▶ [Excerpted text]
A corporate memo released this morning captured the rationale for the move: “The term ‘bankruptcy’ conjures up all kinds of images and demons but it is essentially a legal proceeding designed to give an over-leveraged company the time, process and a safe harbor for which to reorganize its finances. Chapter 11 was the natural place for the Company to go to accomplish an orderly reorganization of our finances.”
Creative Loafing owns papers in Atlanta, Tampa, Charlotte, Sarasota, Chicago, and Washington. It acquired the last two in July 2007. The company, however, disavows a causal link between those acquisitions and the bankruptcy filing.
“This filing has little to do with the acquisition and everyone should feel very proud of what we’ve accomplished,” reads the company memo. “It hasn’t been easy but it has been successful. The assumptions we made have not turned out to be so successful. The print business has been under siege from all quarters with the exception of the one place that counts; audience.”
Said Eason: “I do think that the Reader and Washington City Paper and Creative Loafing are all far better off today together, given the footprint and given what we’ve been able to accomplished digitally.”

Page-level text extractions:
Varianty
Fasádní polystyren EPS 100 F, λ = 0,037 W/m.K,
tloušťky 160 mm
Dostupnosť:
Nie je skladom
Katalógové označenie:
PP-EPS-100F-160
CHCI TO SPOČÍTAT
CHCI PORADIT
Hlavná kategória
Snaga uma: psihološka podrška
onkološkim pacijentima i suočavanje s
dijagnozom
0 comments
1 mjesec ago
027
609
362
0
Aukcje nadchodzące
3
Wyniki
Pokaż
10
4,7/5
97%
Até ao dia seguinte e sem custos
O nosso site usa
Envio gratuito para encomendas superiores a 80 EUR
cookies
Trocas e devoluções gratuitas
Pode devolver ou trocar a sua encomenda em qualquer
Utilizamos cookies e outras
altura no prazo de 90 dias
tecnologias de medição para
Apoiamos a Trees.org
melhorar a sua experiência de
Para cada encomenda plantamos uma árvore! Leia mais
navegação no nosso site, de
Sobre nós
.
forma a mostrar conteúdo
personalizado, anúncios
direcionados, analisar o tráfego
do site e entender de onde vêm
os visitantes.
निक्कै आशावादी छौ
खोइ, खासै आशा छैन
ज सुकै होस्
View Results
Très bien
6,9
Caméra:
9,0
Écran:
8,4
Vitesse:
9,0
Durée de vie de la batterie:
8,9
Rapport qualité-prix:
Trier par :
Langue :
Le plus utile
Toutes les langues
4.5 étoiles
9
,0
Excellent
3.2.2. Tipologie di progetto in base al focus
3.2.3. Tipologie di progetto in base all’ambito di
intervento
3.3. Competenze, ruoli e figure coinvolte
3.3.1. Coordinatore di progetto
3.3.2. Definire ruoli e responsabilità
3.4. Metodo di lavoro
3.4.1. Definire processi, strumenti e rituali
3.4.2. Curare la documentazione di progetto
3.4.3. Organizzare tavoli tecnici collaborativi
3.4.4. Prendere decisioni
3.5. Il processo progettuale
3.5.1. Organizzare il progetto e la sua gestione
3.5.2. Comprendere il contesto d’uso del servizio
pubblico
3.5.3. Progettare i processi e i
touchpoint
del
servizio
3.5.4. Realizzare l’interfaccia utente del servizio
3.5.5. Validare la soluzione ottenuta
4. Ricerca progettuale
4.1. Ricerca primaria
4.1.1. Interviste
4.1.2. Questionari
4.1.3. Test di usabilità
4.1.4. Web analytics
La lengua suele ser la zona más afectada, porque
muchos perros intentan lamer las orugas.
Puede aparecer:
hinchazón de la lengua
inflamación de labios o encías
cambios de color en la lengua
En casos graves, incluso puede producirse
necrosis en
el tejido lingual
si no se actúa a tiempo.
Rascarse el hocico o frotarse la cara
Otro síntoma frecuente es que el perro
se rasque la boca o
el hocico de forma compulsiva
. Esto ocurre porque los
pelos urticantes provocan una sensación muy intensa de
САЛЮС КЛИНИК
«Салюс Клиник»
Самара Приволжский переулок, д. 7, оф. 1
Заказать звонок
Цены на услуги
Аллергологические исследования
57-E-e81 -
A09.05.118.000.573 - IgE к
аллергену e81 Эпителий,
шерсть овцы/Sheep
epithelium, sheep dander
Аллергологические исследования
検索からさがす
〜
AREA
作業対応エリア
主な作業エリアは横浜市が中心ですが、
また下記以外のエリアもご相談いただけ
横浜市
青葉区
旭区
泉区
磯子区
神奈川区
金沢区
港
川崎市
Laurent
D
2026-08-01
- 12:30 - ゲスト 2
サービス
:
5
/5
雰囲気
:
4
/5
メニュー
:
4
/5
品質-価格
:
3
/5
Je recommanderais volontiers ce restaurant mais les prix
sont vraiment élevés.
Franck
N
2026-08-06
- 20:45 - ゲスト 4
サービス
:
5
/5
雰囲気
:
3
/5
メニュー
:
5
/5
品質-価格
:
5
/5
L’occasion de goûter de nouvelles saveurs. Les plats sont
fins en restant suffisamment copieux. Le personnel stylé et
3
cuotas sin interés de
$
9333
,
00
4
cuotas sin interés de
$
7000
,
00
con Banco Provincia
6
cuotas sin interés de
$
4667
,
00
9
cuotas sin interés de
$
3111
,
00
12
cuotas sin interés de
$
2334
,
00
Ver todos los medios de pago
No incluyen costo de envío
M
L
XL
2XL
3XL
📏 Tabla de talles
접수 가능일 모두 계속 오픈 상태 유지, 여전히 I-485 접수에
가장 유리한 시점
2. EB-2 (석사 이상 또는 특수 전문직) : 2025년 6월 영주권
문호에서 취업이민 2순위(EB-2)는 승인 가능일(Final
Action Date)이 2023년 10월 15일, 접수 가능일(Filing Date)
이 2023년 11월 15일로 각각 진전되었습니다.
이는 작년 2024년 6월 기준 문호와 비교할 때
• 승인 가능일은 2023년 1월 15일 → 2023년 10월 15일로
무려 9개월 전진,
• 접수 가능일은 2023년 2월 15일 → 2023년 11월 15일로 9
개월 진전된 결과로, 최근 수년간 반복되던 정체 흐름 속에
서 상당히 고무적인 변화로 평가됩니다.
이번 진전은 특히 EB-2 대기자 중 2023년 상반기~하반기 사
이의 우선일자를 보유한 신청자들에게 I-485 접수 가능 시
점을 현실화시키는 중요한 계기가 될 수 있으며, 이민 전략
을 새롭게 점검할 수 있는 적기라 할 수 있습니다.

▶ [Request 1]
Using the passage on the Creative Loafing bankruptcy filing, answer these questions:
(a) Under which chapter did the company choose to reorganize its finances?
(b) In what month and year did the company acquire the last two of its papers?
(c) According to the company memo, what is the one place from which the print business has not been under siege?
▶ [Request 2] List every line of the rows that contains the word "Definire". Case counts.

▶ [Final answer 1]
(a) Chapter 11
(b) July 2007
(c) Audience

▶ [Final answer 2]
3.3.2. Definire ruoli e responsabilità
3.4.1. Definire processi, strumenti e rituali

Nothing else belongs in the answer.